My stay at St. Josephs was very pleasant. Everyone that took care of me from taking my temp, giving me meds, changing my bed, and even the yuck stuff....was wonderful. I felt so good after surgery and thought "ok, I can do this." I didnt have a clue what I was in for. But was determined to have a postive attitude and fight to get back to being me, but a better me. This second chance God is so precious for giving me has me fired up.
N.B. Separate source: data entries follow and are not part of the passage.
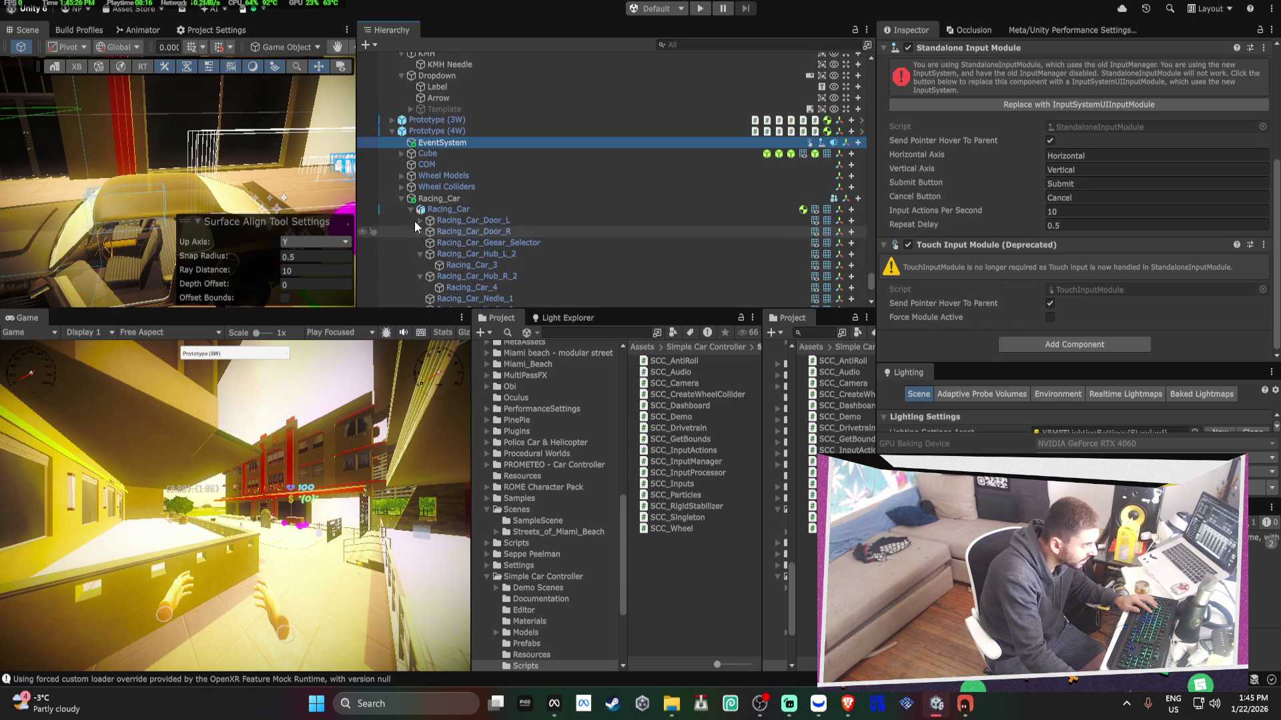
left_click(401, 198)
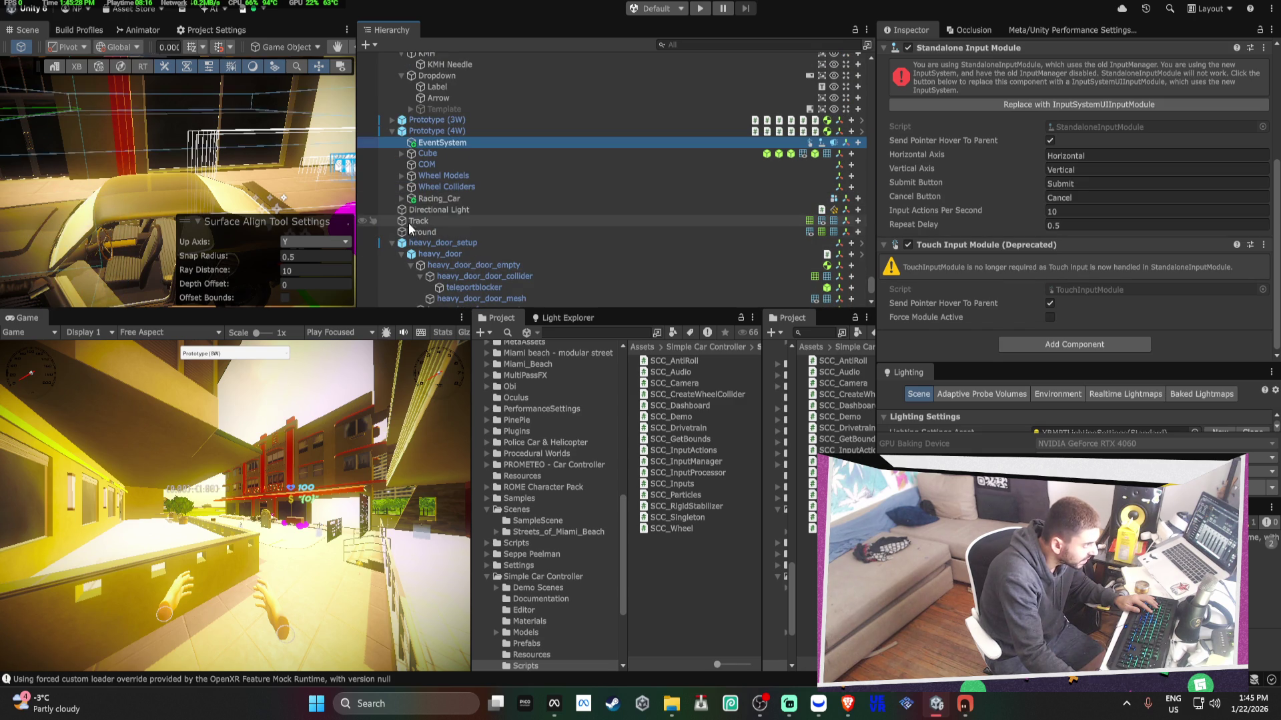
left_click(401, 198)
- Review Racing_Car_Steering_Wheel's HVR components, then select EventSystem to inspect it
scroll(542, 208, "down", 3)
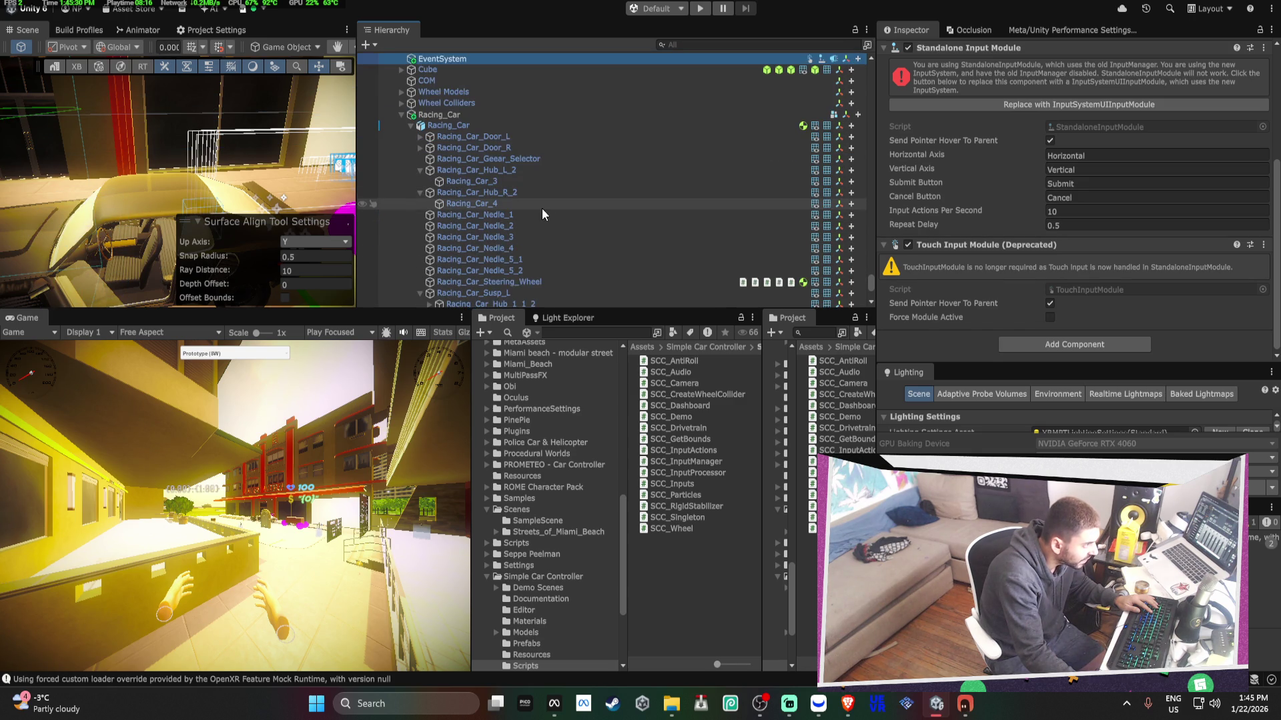
left_click(521, 281)
scroll(1081, 283, "down", 5)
The outpour of LOVE to me and my family.....there are no words to say what my heart feels so when I get well I'll have tons more sympathy and be much more generous. Cards, prayers, food, money, flowers and gifts....Wow! Support from any and everybody comes to see me everyday. For several days I talked out of my head and ate, drank immaginary foods....Then I got thrush. That was no fun at all. They gave me miracle mouthwash and said, " just swish it in your teeth and swallow it." It felt like I was swallowing toothpaste...I cringe still at the thoughts. After 6 days I got to come home. I sleep in the recliner most nights. Stan fixes me a tray of meds and a walkie talkie to call him when I've got to go to the bathroom. I call him my midnight angel. With my incision, I can't get up or down by myself so he has to do it. Several nights ...us both in our underwear have walked the yards hoping it would help my legs not feel numb. I'm hanging in there, the process of healing is taking patience I don't have. I want to be back so bad and so right now. Just to feel normal will be wonderful. One day I woke up and felt great, that lasted for 2 hours. I got a horendous infection where my drain was and it knocked the life out of me for about a week. Anyway, I got my port for the chemo put in yesterday. It went very well. So in about 3 weeks I'll probably start my treatments. I've been so brave but I'm apprehensive about the chemo. I've always hated to hear that word and I feel like I'm letting an enemy inside. So please friends pray that my mind is renewed and I receive it as a friend. I want to thank all of you for everything, without my friends, family, and faith.....I'd be forever lost. I love you all. Oh by the way for the past 3 days....I've felt great so I'm hoping I'm on the come back.